[What is expected]:
Rewrite the listing from its start up to and including the line with "7: (333, 29)", swapping "images" for "frames" and keeping everything else the same. Omit the picture lines from your answer.
BEGIN Provided entries
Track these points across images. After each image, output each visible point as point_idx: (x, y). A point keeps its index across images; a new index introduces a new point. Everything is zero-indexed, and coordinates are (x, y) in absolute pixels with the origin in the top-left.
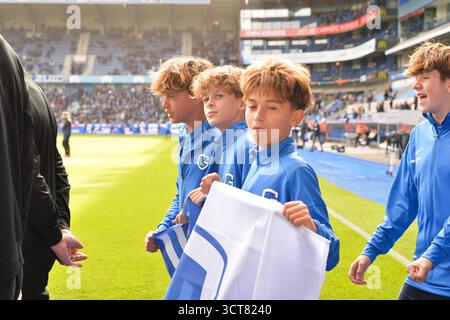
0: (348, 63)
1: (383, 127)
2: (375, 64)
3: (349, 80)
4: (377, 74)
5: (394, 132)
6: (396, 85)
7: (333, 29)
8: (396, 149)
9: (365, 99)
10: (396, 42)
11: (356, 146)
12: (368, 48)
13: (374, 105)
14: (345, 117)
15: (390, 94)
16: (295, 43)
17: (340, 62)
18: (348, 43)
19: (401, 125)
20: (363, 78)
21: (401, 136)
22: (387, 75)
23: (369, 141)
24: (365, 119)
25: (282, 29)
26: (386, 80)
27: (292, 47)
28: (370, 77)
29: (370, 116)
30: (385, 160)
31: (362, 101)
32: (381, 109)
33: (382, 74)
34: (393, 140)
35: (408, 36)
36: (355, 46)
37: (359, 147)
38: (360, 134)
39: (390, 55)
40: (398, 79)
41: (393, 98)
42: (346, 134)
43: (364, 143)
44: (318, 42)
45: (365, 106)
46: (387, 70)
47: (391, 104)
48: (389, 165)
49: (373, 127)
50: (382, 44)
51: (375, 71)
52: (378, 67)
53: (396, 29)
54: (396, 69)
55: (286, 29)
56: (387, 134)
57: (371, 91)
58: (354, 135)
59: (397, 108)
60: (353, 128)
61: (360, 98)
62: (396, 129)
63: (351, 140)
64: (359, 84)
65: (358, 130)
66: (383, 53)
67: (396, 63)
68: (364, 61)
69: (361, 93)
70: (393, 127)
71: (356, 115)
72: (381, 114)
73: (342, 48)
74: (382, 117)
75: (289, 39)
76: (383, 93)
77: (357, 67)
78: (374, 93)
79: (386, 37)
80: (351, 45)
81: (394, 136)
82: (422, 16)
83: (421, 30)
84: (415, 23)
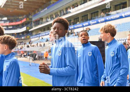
0: (18, 34)
1: (28, 52)
2: (26, 34)
3: (19, 38)
4: (27, 37)
5: (31, 53)
6: (32, 40)
7: (14, 24)
8: (32, 58)
9: (23, 44)
10: (32, 28)
11: (21, 57)
12: (24, 29)
14: (18, 49)
15: (30, 42)
17: (16, 33)
18: (18, 28)
19: (34, 51)
20: (23, 38)
21: (33, 54)
22: (30, 37)
23: (24, 56)
24: (23, 50)
26: (29, 38)
28: (25, 37)
29: (25, 49)
30: (28, 61)
31: (22, 44)
33: (28, 37)
34: (31, 55)
35: (35, 26)
36: (20, 28)
37: (22, 58)
38: (22, 54)
39: (30, 31)
40: (33, 38)
41: (31, 43)
42: (18, 54)
43: (23, 56)
44: (9, 27)
45: (23, 46)
46: (29, 35)
47: (31, 45)
48: (30, 63)
49: (26, 52)
50: (28, 28)
51: (26, 36)
52: (27, 35)
53: (32, 24)
54: (32, 35)
56: (29, 54)
57: (25, 42)
58: (20, 54)
60: (20, 52)
61: (22, 43)
63: (19, 56)
64: (22, 39)
65: (21, 53)
66: (28, 31)
67: (32, 33)
68: (23, 33)
69: (22, 42)
70: (31, 52)
73: (17, 29)
74: (28, 49)
76: (29, 42)
77: (21, 34)
78: (26, 42)
79: (29, 26)
80: (19, 28)
81: (31, 54)
82: (39, 20)
83: (39, 24)
84: (37, 22)
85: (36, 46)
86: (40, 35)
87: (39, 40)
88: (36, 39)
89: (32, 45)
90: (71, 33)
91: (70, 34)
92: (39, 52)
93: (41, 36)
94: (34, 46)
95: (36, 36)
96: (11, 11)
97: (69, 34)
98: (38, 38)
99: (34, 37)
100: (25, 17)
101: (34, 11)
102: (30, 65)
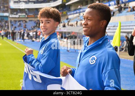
1: (65, 33)
2: (62, 9)
5: (69, 35)
6: (70, 17)
12: (59, 2)
13: (61, 25)
19: (72, 32)
21: (72, 36)
22: (67, 13)
24: (58, 30)
26: (66, 15)
27: (29, 2)
29: (60, 29)
32: (64, 26)
33: (64, 13)
36: (54, 1)
39: (67, 5)
40: (70, 14)
41: (69, 22)
46: (66, 11)
47: (68, 24)
50: (64, 1)
51: (62, 11)
52: (63, 10)
54: (70, 11)
56: (67, 36)
59: (70, 26)
62: (70, 34)
66: (65, 4)
67: (70, 8)
70: (69, 33)
73: (49, 2)
74: (65, 29)
85: (76, 25)
86: (81, 10)
87: (79, 18)
88: (75, 15)
90: (125, 8)
91: (123, 9)
92: (80, 33)
93: (82, 12)
94: (72, 25)
95: (75, 12)
97: (121, 10)
98: (78, 14)
99: (73, 13)
102: (67, 51)
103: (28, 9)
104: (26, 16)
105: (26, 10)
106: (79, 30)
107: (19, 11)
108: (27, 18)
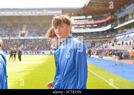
0: (103, 32)
1: (114, 50)
2: (111, 32)
3: (104, 37)
4: (112, 35)
5: (117, 52)
6: (117, 38)
7: (98, 22)
8: (118, 57)
10: (117, 25)
11: (106, 56)
12: (109, 27)
13: (111, 44)
14: (103, 48)
15: (116, 41)
16: (87, 26)
17: (101, 31)
18: (103, 26)
20: (108, 36)
21: (119, 53)
23: (110, 55)
24: (108, 48)
25: (83, 22)
26: (115, 36)
27: (86, 27)
28: (110, 36)
29: (110, 47)
30: (115, 60)
31: (107, 43)
32: (113, 45)
33: (113, 35)
34: (117, 54)
35: (121, 23)
36: (105, 27)
37: (107, 57)
38: (107, 53)
39: (115, 29)
40: (118, 36)
41: (117, 42)
42: (103, 53)
43: (108, 55)
44: (94, 26)
45: (108, 44)
48: (116, 62)
49: (111, 50)
50: (113, 26)
51: (111, 34)
52: (112, 33)
53: (117, 21)
54: (117, 33)
55: (85, 22)
56: (115, 53)
57: (110, 40)
58: (105, 53)
59: (118, 45)
60: (105, 51)
61: (107, 42)
62: (118, 51)
63: (104, 55)
64: (106, 38)
65: (107, 52)
66: (113, 29)
67: (117, 31)
68: (108, 31)
69: (107, 40)
70: (117, 50)
71: (106, 47)
72: (113, 46)
73: (101, 27)
74: (113, 48)
75: (85, 25)
77: (106, 33)
78: (111, 40)
79: (114, 24)
80: (104, 26)
81: (117, 53)
82: (125, 18)
83: (124, 21)
84: (123, 20)
85: (122, 44)
86: (126, 33)
87: (124, 39)
88: (122, 37)
89: (117, 44)
92: (125, 50)
95: (121, 34)
96: (95, 9)
98: (124, 36)
99: (120, 35)
100: (110, 15)
101: (119, 8)
102: (115, 64)
103: (85, 33)
104: (84, 38)
105: (84, 34)
106: (125, 48)
107: (78, 34)
108: (85, 39)
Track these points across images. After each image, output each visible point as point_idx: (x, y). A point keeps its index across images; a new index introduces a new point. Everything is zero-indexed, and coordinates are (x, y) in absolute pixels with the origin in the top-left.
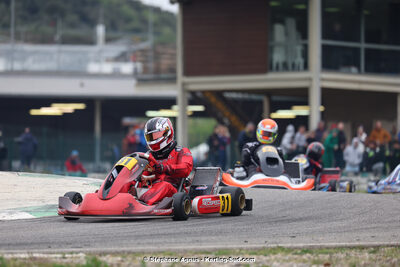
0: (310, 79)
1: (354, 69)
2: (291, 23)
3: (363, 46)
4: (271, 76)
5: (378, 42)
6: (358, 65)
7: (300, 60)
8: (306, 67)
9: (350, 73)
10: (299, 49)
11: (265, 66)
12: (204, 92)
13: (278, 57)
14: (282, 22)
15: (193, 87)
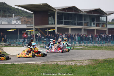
0: (55, 26)
1: (62, 24)
2: (52, 17)
3: (64, 20)
4: (49, 25)
5: (66, 20)
6: (63, 24)
7: (53, 23)
8: (54, 24)
9: (61, 25)
10: (53, 21)
11: (48, 24)
12: (37, 28)
13: (50, 22)
14: (50, 17)
15: (36, 27)
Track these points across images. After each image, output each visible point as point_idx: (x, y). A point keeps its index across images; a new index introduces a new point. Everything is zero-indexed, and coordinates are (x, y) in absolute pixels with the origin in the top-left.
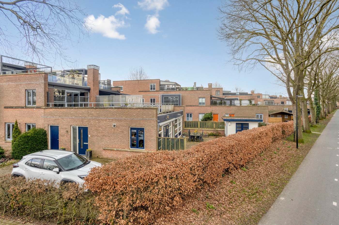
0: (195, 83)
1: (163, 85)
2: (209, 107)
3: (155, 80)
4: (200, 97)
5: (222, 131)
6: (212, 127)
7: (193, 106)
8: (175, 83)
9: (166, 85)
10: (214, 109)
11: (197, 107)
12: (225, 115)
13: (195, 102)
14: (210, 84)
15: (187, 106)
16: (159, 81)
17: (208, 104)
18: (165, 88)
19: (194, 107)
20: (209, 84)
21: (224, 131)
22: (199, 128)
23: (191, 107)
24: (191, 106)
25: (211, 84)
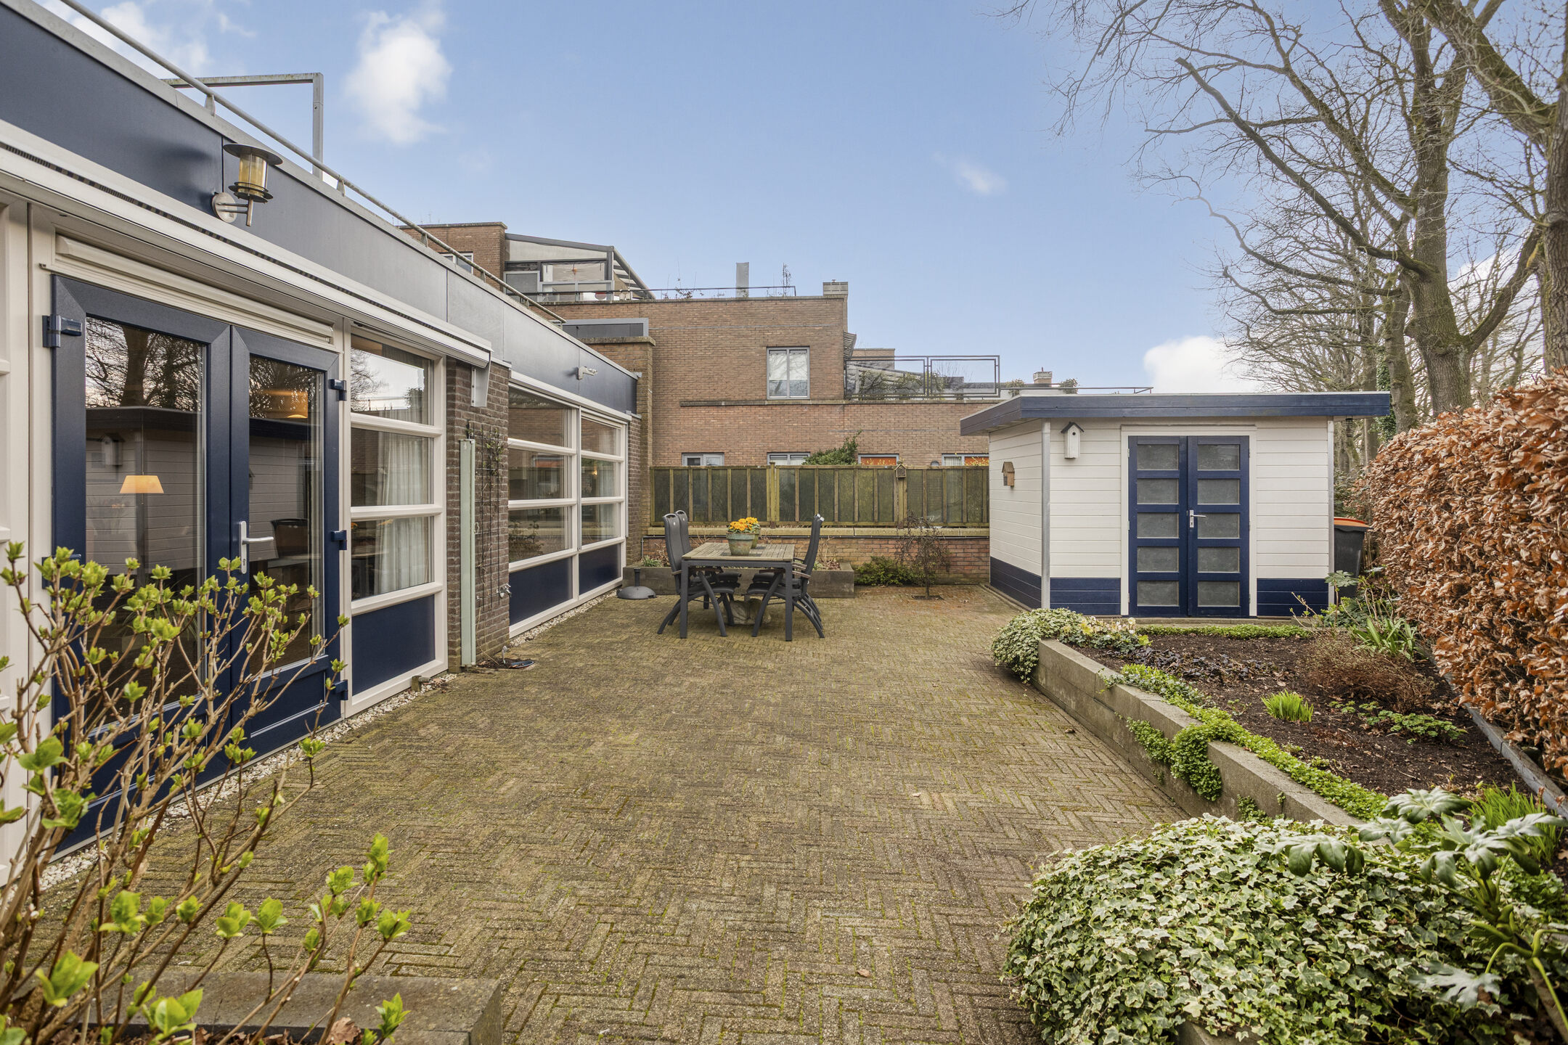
0: (743, 270)
1: (526, 265)
2: (838, 409)
3: (470, 226)
4: (772, 342)
5: (963, 539)
6: (882, 516)
7: (731, 404)
8: (610, 250)
9: (550, 268)
10: (866, 425)
11: (754, 409)
12: (942, 459)
13: (743, 377)
14: (834, 283)
15: (686, 405)
16: (495, 233)
17: (827, 393)
18: (540, 284)
19: (731, 412)
20: (831, 287)
21: (987, 538)
22: (773, 525)
23: (713, 411)
24: (714, 404)
25: (839, 287)
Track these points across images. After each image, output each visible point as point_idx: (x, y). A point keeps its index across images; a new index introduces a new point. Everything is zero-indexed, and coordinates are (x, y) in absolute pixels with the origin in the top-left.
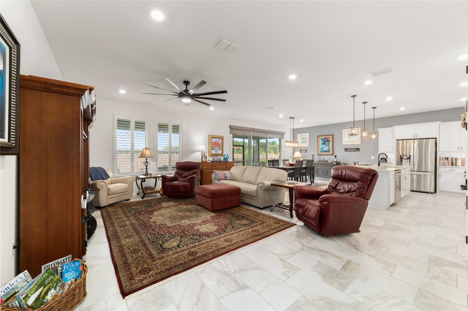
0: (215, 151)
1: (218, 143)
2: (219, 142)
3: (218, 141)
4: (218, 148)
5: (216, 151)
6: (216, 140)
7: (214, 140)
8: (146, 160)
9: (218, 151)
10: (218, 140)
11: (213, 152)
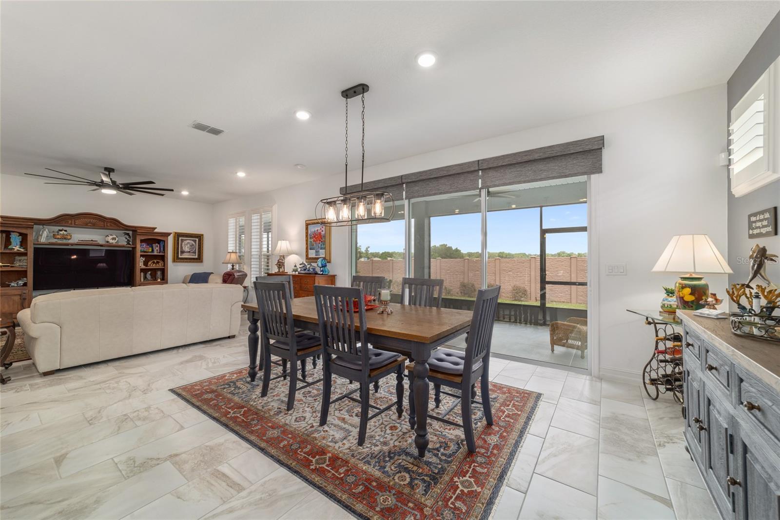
0: (314, 251)
1: (320, 233)
2: (322, 231)
3: (319, 231)
4: (320, 245)
5: (316, 252)
6: (316, 229)
7: (313, 229)
8: (233, 266)
9: (320, 251)
10: (319, 229)
11: (312, 254)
END Provided entries
[Task response]:
Track these points across frames. After each image, output each visible point as point_idx: (x, y). A point keeps its index across frames; a new index introduces a new point. Everything is zero-indexed, and coordinates are (x, y) in absolute pixels with the origin in the top-left.
0: (348, 63)
1: (383, 127)
2: (375, 64)
3: (349, 80)
4: (377, 74)
5: (394, 132)
6: (396, 85)
7: (333, 29)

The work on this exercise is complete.